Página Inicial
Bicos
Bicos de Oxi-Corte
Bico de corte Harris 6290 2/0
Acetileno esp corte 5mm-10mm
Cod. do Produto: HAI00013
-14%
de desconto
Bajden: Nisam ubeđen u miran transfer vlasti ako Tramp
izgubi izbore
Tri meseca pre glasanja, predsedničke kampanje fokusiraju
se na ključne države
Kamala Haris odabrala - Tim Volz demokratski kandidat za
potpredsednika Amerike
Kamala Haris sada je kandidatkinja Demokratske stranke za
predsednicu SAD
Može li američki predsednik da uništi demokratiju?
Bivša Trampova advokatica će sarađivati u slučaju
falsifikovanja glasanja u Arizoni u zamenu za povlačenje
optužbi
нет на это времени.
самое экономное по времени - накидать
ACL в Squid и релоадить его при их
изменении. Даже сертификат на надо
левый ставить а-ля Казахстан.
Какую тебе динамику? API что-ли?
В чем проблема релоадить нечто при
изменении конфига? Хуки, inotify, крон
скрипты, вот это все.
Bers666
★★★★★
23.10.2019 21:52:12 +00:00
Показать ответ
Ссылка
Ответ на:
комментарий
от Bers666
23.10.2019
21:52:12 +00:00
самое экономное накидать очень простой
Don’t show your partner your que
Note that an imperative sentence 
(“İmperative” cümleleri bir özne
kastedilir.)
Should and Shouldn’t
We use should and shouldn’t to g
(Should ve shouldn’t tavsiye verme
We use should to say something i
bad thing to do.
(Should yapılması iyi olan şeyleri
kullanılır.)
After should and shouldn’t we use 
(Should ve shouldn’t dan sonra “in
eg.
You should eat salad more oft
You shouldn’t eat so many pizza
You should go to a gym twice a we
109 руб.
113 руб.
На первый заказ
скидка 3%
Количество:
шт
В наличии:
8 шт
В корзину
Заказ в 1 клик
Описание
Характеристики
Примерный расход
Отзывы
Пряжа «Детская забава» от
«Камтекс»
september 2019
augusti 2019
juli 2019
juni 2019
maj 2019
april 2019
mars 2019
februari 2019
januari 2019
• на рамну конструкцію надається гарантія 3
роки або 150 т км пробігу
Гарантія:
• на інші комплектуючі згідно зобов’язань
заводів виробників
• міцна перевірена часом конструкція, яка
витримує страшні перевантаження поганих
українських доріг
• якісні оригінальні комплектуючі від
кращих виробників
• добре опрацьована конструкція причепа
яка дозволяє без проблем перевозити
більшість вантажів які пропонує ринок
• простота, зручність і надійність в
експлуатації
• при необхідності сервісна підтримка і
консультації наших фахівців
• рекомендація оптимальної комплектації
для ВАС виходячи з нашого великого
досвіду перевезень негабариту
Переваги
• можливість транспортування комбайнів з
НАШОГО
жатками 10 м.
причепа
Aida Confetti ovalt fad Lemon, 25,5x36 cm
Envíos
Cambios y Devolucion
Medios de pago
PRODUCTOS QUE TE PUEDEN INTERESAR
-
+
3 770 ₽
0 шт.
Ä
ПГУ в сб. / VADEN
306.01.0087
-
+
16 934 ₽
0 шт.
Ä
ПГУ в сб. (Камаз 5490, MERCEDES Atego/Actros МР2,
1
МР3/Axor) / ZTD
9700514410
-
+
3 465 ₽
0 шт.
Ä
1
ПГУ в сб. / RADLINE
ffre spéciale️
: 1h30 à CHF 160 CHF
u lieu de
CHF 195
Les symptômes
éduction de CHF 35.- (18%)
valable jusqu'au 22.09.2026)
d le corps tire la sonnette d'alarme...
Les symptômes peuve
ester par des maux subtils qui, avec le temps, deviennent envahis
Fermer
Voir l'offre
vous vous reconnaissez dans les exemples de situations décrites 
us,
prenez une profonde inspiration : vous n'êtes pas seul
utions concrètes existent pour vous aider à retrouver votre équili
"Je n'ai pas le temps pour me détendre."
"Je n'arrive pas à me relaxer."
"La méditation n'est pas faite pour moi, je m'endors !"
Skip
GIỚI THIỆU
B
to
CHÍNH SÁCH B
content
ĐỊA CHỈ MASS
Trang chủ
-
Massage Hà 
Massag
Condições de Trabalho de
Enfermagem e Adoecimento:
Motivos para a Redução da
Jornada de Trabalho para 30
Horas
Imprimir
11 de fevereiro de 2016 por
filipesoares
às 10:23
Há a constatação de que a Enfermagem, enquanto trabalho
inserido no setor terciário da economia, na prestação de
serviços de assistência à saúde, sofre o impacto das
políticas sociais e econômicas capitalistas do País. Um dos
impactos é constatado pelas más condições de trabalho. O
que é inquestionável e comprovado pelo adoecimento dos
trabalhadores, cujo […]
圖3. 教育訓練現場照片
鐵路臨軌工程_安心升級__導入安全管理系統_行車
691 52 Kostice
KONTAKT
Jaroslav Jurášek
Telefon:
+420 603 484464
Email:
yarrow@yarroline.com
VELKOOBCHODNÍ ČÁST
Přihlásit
※
**Task statement:** Print every line of text from the records above verbatim, keeping the original line order.

**Expected output:**
Página Inicial
Bicos
Bicos de Oxi-Corte
Bico de corte Harris 6290 2/0
Acetileno esp corte 5mm-10mm
Cod. do Produto: HAI00013
-14%
de desconto
Bajden: Nisam ubeđen u miran transfer vlasti ako Tramp
izgubi izbore
Tri meseca pre glasanja, predsedničke kampanje fokusiraju
se na ključne države
Kamala Haris odabrala - Tim Volz demokratski kandidat za
potpredsednika Amerike
Kamala Haris sada je kandidatkinja Demokratske stranke za
predsednicu SAD
Može li američki predsednik da uništi demokratiju?
Bivša Trampova advokatica će sarađivati u slučaju
falsifikovanja glasanja u Arizoni u zamenu za povlačenje
optužbi
нет на это времени.
самое экономное по времени - накидать
ACL в Squid и релоадить его при их
изменении. Даже сертификат на надо
левый ставить а-ля Казахстан.
Какую тебе динамику? API что-ли?
В чем проблема релоадить нечто при
изменении конфига? Хуки, inotify, крон
скрипты, вот это все.
Bers666
★★★★★
23.10.2019 21:52:12 +00:00
Показать ответ
Ссылка
Ответ на:
комментарий
от Bers666
23.10.2019
21:52:12 +00:00
самое экономное накидать очень простой
Don’t show your partner your que
Note that an imperative sentence 
(“İmperative” cümleleri bir özne
kastedilir.)
Should and Shouldn’t
We use should and shouldn’t to g
(Should ve shouldn’t tavsiye verme
We use should to say something i
bad thing to do.
(Should yapılması iyi olan şeyleri
kullanılır.)
After should and shouldn’t we use 
(Should ve shouldn’t dan sonra “in
eg.
You should eat salad more oft
You shouldn’t eat so many pizza
You should go to a gym twice a we
109 руб.
113 руб.
На первый заказ
скидка 3%
Количество:
шт
В наличии:
8 шт
В корзину
Заказ в 1 клик
Описание
Характеристики
Примерный расход
Отзывы
Пряжа «Детская забава» от
«Камтекс»
september 2019
augusti 2019
juli 2019
juni 2019
maj 2019
april 2019
mars 2019
februari 2019
januari 2019
• на рамну конструкцію надається гарантія 3
роки або 150 т км пробігу
Гарантія:
• на інші комплектуючі згідно зобов’язань
заводів виробників
• міцна перевірена часом конструкція, яка
витримує страшні перевантаження поганих
українських доріг
• якісні оригінальні комплектуючі від
кращих виробників
• добре опрацьована конструкція причепа
яка дозволяє без проблем перевозити
більшість вантажів які пропонує ринок
• простота, зручність і надійність в
експлуатації
• при необхідності сервісна підтримка і
консультації наших фахівців
• рекомендація оптимальної комплектації
для ВАС виходячи з нашого великого
досвіду перевезень негабариту
Переваги
• можливість транспортування комбайнів з
НАШОГО
жатками 10 м.
причепа
Aida Confetti ovalt fad Lemon, 25,5x36 cm
Envíos
Cambios y Devolucion
Medios de pago
PRODUCTOS QUE TE PUEDEN INTERESAR
-
+
3 770 ₽
0 шт.
Ä
ПГУ в сб. / VADEN
306.01.0087
-
+
16 934 ₽
0 шт.
Ä
ПГУ в сб. (Камаз 5490, MERCEDES Atego/Actros МР2,
1
МР3/Axor) / ZTD
9700514410
-
+
3 465 ₽
0 шт.
Ä
1
ПГУ в сб. / RADLINE
ffre spéciale️
: 1h30 à CHF 160 CHF
u lieu de
CHF 195
Les symptômes
éduction de CHF 35.- (18%)
valable jusqu'au 22.09.2026)
d le corps tire la sonnette d'alarme...
Les symptômes peuve
ester par des maux subtils qui, avec le temps, deviennent envahis
Fermer
Voir l'offre
vous vous reconnaissez dans les exemples de situations décrites 
us,
prenez une profonde inspiration : vous n'êtes pas seul
utions concrètes existent pour vous aider à retrouver votre équili
"Je n'ai pas le temps pour me détendre."
"Je n'arrive pas à me relaxer."
"La méditation n'est pas faite pour moi, je m'endors !"
Skip
GIỚI THIỆU
B
to
CHÍNH SÁCH B
content
ĐỊA CHỈ MASS
Trang chủ
-
Massage Hà 
Massag
Condições de Trabalho de
Enfermagem e Adoecimento:
Motivos para a Redução da
Jornada de Trabalho para 30
Horas
Imprimir
11 de fevereiro de 2016 por
filipesoares
às 10:23
Há a constatação de que a Enfermagem, enquanto trabalho
inserido no setor terciário da economia, na prestação de
serviços de assistência à saúde, sofre o impacto das
políticas sociais e econômicas capitalistas do País. Um dos
impactos é constatado pelas más condições de trabalho. O
que é inquestionável e comprovado pelo adoecimento dos
trabalhadores, cujo […]
圖3. 教育訓練現場照片
鐵路臨軌工程_安心升級__導入安全管理系統_行車
691 52 Kostice
KONTAKT
Jaroslav Jurášek
Telefon:
+420 603 484464
Email:
yarrow@yarroline.com
VELKOOBCHODNÍ ČÁST
Přihlásit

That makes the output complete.